**Exercise details:**
Copy all of the data below exactly as it is given.

**Dataset entries:**
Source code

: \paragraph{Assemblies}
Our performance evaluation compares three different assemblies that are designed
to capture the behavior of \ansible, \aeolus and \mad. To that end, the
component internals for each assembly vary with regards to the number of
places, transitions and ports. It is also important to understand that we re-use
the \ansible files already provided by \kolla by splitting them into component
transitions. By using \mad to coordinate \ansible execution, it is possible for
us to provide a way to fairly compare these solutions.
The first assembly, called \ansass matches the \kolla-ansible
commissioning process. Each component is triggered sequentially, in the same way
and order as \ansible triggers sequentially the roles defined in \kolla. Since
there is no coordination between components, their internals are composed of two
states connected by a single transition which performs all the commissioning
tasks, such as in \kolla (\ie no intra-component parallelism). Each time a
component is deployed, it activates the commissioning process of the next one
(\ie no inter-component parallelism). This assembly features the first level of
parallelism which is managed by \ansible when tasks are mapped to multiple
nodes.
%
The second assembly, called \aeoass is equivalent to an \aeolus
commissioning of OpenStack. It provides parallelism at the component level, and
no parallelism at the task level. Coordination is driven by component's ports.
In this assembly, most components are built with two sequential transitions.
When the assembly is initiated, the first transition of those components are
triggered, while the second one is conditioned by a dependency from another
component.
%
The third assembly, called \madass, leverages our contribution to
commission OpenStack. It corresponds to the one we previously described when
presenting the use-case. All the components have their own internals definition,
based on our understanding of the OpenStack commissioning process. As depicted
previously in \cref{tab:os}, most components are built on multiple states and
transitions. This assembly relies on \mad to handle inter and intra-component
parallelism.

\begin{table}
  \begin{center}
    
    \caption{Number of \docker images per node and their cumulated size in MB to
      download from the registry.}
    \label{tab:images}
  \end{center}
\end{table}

**Exercise answer:**
Source code

: \paragraph{Assemblies}
Our performance evaluation compares three different assemblies that are designed
to capture the behavior of \ansible, \aeolus and \mad. To that end, the
component internals for each assembly vary with regards to the number of
places, transitions and ports. It is also important to understand that we re-use
the \ansible files already provided by \kolla by splitting them into component
transitions. By using \mad to coordinate \ansible execution, it is possible for
us to provide a way to fairly compare these solutions.
The first assembly, called \ansass matches the \kolla-ansible
commissioning process. Each component is triggered sequentially, in the same way
and order as \ansible triggers sequentially the roles defined in \kolla. Since
there is no coordination between components, their internals are composed of two
states connected by a single transition which performs all the commissioning
tasks, such as in \kolla (\ie no intra-component parallelism). Each time a
component is deployed, it activates the commissioning process of the next one
(\ie no inter-component parallelism). This assembly features the first level of
parallelism which is managed by \ansible when tasks are mapped to multiple
nodes.
%
The second assembly, called \aeoass is equivalent to an \aeolus
commissioning of OpenStack. It provides parallelism at the component level, and
no parallelism at the task level. Coordination is driven by component's ports.
In this assembly, most components are built with two sequential transitions.
When the assembly is initiated, the first transition of those components are
triggered, while the second one is conditioned by a dependency from another
component.
%
The third assembly, called \madass, leverages our contribution to
commission OpenStack. It corresponds to the one we previously described when
presenting the use-case. All the components have their own internals definition,
based on our understanding of the OpenStack commissioning process. As depicted
previously in \cref{tab:os}, most components are built on multiple states and
transitions. This assembly relies on \mad to handle inter and intra-component
parallelism.

\begin{table}
  \begin{center}
    
    \caption{Number of \docker images per node and their cumulated size in MB to
      download from the registry.}
    \label{tab:images}
  \end{center}
\end{table}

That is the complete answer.